Load or create a backed AnnData object using SnapATAC2's I/O functions, which stores dense arrays and sparse matrices on disk rather than in RAM. Store raw fragment coordinates in .obsm['fragment_paired'] or .obsm['fragment_single'] slots. Apply matrix operations (pp.add_tile_matrix, pp.make_peak_matrix, pp.make_gene_matrix) to generate count matrices from fragments; each operation reads from and writes to disk without materializing the full dataset. Verify matrix shape (n_obs × n_vars) and sparsity after each operation to confirm the count matrix reflects the intended genomic binning or feature selection.

## Related tools

- **SnapATAC2** (Provides pp.add_tile_matrix, pp.make_peak_matrix, pp.make_gene_matrix functions for matrix operations on backed AnnData; handles fragment data I/O and count aggregation) — https://github.com/scverse/SnapATAC2
- **precellar** (Upstream preprocessing: converts raw FASTQ files to fragment files (.tsv.zst) and count matrices that are input to backed AnnData workflows) — https://github.com/regulatory-genomics/precellar
- **Scanpy** (Companion library for seamless integration with backed AnnData objects; provides embedding and clustering on top of SnapATAC2 matrices)

## Examples

```
import snapatac2 as snap; adata = snap.read('data.h5ad', backed='r+'); snap.pp.add_tile_matrix(adata, counting_strategy='paired_insertion'); adata.write()
```

## Evaluation signals

- Verify that the backed AnnData object file size on disk grows incrementally with each matrix operation; no explosion to in-memory size.
- Check that .X (or intended .obsm key) contains the expected count matrix shape: n_obs = number of cells, n_vars = number of tiles/peaks/genes.
- Confirm matrix is sparse (majority zeros) and contains non-zero entries distributed across cells and genomic coordinates; spot-check a few cell × feature pairs for plausible counts.
- Run pp.filter_cells or pp.select_features on the matrix output to verify that downstream filtering operations read and write correctly to the backed object.
- Profile disk I/O latency: operations should complete in reasonable time (seconds to minutes per matrix depending on dataset size); significant slowdown may indicate backing strategy issues.

## Limitations

- Backed AnnData objects require consistent on-disk storage; file system failures or accidental deletion of .h5ad file causes data loss.
- Matrix operations are sequential and I/O-bound; random-access patterns (e.g., selecting arbitrary subsets of cells repeatedly) may be slower than in-memory alternatives.
- Fragment storage in .obsm as tuples or coordinate arrays can itself consume significant disk space for large datasets; compression (e.g., via precellar's .tsv.zst) is recommended upstream.
- Compatibility with older AnnData or SnapATAC2 versions may break if the backing format or .obsm schema changes.

## Evidence

- [readme] Implementation of fully backed AnnData.: "Implementation of fully backed AnnData."
- [other] Matrix operation including pp.add_tile_matrix, pp.make_peak_matrix, pp.make_gene_matrix: "Matrix operation including pp.add_tile_matrix, pp.make_peak_matrix, pp.make_gene_matrix"
- [other] Load backed AnnData object containing fragment data (stored in .obsm['fragment_paired'] or .obsm['fragment_single']).
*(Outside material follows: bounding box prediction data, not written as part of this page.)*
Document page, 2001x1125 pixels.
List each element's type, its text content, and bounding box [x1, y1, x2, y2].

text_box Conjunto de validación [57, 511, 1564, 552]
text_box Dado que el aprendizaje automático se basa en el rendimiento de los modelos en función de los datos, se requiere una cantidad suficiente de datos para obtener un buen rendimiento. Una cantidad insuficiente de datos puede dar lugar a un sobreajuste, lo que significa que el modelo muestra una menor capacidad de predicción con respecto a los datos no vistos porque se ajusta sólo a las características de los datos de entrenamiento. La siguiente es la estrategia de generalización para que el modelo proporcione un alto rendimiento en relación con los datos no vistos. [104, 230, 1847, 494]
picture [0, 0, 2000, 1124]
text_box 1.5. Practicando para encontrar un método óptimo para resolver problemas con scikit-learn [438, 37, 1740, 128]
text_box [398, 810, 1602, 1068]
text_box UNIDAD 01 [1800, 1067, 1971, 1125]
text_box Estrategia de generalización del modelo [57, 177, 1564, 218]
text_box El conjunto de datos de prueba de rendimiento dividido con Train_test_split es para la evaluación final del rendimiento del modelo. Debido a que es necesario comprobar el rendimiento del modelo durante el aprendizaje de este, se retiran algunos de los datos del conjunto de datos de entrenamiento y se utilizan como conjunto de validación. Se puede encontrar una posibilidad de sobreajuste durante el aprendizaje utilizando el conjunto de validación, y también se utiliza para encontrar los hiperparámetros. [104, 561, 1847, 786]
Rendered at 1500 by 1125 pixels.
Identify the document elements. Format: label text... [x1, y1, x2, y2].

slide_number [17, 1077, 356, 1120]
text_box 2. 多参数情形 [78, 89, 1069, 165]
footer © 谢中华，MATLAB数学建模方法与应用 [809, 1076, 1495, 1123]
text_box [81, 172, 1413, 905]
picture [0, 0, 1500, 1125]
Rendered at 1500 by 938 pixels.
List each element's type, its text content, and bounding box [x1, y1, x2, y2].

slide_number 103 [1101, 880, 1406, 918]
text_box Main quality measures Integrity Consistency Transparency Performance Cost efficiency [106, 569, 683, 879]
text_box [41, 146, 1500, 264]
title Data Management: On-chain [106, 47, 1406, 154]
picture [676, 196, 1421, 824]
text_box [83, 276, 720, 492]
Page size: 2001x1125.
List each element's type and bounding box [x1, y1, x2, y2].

Invoke pp.add_tile_matrix with counting_strategy='paired_insertion': "Load backed AnnData object containing fragment data (stored in .obsm['fragment_paired'] or .obsm['fragment_single']). Invoke pp.add_tile_matrix with counting_strategy='paired_insertion'"
- [readme] Scale to more than 10 million cells.: "Scale to more than 10 million cells."
- [readme] Blazingly fast preprocessing tools for BAM to fragment files conversion and count matrix generation.: "Blazingly fast preprocessing tools for BAM to fragment files conversion and count matrix generation."